Can we expect to get an Uber from the Amtrak station to our Hotel (downtown SLC) around 3:30 AM ?

In case we decide to wait until day-break, are there secure waiting areas in the station?

Are the hotel shuttle services reliable around that time? (I know this is a generic question, but it'd be great if you could share your experience).

Thank you and excited for our first trip.


----------



## jis (May 7, 2016)

Taxi/Uber definitely available at that time. Hotel Shuttle depends on the hotel. Ask them to see if they will pick up at 3am. Most hotels probably won't. We have had to wait at the station an entire night on one occasion due to late running trains. It is not an exceedingly pleasant place, but if you dont stray too far from the station it is more or less OK. If I had a choice, I'd take a taxi to the hotel rather than spend time there.

Have a great trip. SLC is a fun city to visit, and even more so if you can somehow get in a side trip up into the Wasatch Range. I tend to rent a car to go on random rides up mountain roads. It is pretty up there.


----------



## RDK (May 7, 2016)

Thanks for your prompt response JIS. I don't mind the adventure when on my own, but being a bit careful because of family


----------



## Guest (May 7, 2016)

A follow up question: Are taxis available/waiting nearby or do we have to prebook?


----------



## Bob Dylan (May 7, 2016)

There have been problems with taxis in the wee hours in SLC not being around or showing up, so using Lyft or Uber is the way to go in this situation.


----------



## jis (May 7, 2016)

Pre booking is the way to go. Taxis in SLC can be a bit weird in showing up or not.
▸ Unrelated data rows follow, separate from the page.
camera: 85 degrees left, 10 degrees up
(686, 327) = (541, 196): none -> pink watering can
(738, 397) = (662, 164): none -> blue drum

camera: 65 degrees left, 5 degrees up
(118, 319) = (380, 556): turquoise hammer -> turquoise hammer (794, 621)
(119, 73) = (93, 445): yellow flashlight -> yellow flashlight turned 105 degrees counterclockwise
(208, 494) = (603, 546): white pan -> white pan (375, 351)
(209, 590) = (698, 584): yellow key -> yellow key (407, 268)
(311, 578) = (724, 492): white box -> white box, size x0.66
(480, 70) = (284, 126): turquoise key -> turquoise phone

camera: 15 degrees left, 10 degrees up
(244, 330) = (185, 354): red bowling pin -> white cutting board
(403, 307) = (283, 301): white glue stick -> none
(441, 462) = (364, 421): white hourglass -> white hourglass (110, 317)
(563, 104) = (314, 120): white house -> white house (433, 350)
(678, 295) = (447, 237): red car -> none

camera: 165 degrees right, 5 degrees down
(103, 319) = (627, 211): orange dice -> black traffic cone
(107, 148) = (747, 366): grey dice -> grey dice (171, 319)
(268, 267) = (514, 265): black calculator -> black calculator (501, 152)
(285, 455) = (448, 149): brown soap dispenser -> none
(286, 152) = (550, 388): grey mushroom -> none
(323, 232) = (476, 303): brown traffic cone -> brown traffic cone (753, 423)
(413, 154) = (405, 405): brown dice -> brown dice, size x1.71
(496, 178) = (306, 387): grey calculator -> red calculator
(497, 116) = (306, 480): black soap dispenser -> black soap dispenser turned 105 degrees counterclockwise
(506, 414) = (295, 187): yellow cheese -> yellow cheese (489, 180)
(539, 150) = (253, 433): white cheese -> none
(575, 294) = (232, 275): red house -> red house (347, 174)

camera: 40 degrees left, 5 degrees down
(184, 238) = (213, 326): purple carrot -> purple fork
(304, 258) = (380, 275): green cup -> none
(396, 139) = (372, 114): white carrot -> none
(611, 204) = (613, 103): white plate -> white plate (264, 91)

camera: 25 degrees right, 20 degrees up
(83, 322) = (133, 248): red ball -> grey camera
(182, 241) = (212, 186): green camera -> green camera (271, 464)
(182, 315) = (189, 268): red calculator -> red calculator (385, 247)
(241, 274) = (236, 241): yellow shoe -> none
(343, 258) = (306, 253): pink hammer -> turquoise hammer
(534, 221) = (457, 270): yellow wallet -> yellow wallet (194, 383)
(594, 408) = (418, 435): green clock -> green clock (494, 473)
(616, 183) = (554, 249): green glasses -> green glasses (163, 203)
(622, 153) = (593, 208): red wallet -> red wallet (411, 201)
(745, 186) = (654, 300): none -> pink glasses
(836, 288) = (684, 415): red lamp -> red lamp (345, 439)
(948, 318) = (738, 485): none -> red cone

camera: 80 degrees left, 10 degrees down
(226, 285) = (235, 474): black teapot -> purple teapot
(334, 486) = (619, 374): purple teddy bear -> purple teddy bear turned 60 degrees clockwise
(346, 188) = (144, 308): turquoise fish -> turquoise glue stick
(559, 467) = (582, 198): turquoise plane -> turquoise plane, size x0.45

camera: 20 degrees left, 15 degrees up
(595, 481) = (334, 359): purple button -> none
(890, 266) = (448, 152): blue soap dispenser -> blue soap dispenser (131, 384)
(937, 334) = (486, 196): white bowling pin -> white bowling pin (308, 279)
One time I called for a taxi as we were approaching SLC. The bugger never showed up, so I just hopped on another one that happened to come by. So yeah, go for Lyft or Uber.


----------



## RDK (May 7, 2016)

Thank you very much everyone for your patience. I'm having a bit of a hard time interpreting the open hours of the SLC Amtrack station (link). Do the hours mean that the passengers have to exit the station at 5:15 AM ? Only asking in (hopefully the rare) case we're unable to get a taxi/Uber until morning.


----------



## pennyk (May 7, 2016)

A couple of years ago, several of us stayed at the Hilton Garden Inn and their shuttle picked us up when we arrived pretty late on 5. The shuttle also drove us to the station the evening we departed on 5.


----------



## tomfuller (May 8, 2016)

The station manager did call for a taxi when there was not one waiting. We waited about 20-30 minutes for him to show up.


----------



## Philly Amtrak Fan (May 8, 2016)

RDK said:


> Thank you very much everyone for your patience. I'm having a bit of a hard time interpreting the open hours of the SLC Amtrack station (link). Do the hours mean that the passengers have to exit the station at 5:15 AM ? Only asking in (hopefully the rare) case we're unable to get a taxi/Uber until morning.


Considering the CZ schedules and that it's the only Amtrak train through there the hours make sense. I'm guessing they'd have to leave the station open for a late 6 arrival although when I visited SLC I purposely arranged to come from CHI and then left for California to avoid the 6 schedule. The problem was the 5 was 2 hrs late and didn't get in until 1:30am that day.


----------